> _FRAGEN ZUM TEXT_:
A – Welche zwei Mythen transportiert Helmut Kohl laut dem Text über Kohl und die Einheit, indem er sich als „Kanzler der Einheit“ feiern lässt?
B – Setzen Sie den Text über Kohl und die Einheit im Anschluss an seinen letzten Satz fort.

> _LESETEXT_:
================

Ausgabe November 2000

Kohl und die Einheit: Eine Bilanz

Das mußte ja so kommen. Um seinen mehr als fragwürdigen Umgang mit den Finanzen der CDU aus dem öffentlichen Bewußtsein zu verdrängen, läßt sich Helmut Kohl als "Kanzler der Einheit" feiern. Damit transportiert er gleich zwei Mythen: den Mythos, ohne ihn hätte es die deutsche Einheit nicht gegeben, und den Mythos, allein der Weg zur Einheit, den er bestimmt hat, sei gangbar gewesen. Um die Anmaßung abzuwehren, die in einem solchen Anspruch steckt, genügt es freilich nicht zu beteuern, die Einheit gehöre niemandem allein, sondern allen Deutschen. Man muß schon etwas genauer hinschauen und darf sich dabei auch von den diversen Schutzbehauptungen nicht blenden lassen, die im Laufe des Vereinigungsprozesses entstanden sind. Prüfen wir also, welche Alternativen es 1989/90 gab und wie die Entscheidungen zustande gekommen sind, die wir kennen.

================

> _VORGEGEBENE EINTRÄGE_:

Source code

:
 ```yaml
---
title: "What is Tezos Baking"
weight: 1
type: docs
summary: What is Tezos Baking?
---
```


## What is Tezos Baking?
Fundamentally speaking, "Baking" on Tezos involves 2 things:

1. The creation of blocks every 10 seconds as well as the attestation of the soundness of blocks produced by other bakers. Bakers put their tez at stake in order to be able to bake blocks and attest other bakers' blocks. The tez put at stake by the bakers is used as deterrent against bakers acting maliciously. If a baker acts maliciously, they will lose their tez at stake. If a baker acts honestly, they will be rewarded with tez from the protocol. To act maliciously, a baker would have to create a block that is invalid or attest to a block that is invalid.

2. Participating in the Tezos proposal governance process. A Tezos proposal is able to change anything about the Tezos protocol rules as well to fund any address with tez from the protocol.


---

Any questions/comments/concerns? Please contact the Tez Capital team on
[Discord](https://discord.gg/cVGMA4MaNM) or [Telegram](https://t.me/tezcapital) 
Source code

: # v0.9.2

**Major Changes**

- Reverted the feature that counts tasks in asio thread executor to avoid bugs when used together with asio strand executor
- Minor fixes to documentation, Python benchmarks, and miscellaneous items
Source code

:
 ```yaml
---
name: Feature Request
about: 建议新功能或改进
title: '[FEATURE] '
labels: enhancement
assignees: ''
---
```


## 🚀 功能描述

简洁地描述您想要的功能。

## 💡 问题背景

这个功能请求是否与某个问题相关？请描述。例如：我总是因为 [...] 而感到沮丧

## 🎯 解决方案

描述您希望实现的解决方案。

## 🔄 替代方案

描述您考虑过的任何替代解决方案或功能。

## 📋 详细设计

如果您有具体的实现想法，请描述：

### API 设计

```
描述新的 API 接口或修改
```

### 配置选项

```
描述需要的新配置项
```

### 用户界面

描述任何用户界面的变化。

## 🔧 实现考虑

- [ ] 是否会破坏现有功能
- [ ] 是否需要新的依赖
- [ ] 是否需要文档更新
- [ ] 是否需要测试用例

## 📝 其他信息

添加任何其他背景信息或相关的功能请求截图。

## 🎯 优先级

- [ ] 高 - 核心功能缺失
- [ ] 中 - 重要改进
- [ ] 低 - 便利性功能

================

> _ERWARTETE ANTWORTEN_:
A – Den Mythos, ohne ihn hätte es die deutsche Einheit nicht gegeben, und den Mythos, allein der von ihm bestimmte Weg zur Einheit sei gangbar gewesen.

B –
Demokratisierung und Führungskrise

Ein erster wesentlicher Schritt in dem Prozeß, der zur deutschen Einheit geführt hat, war mit dem 9. Oktober 1989 getan: mit der Leipziger Montagsdemonstration der 70 000, die ohne den befürchteten Eingriff der Sicherheitskräfte blieb.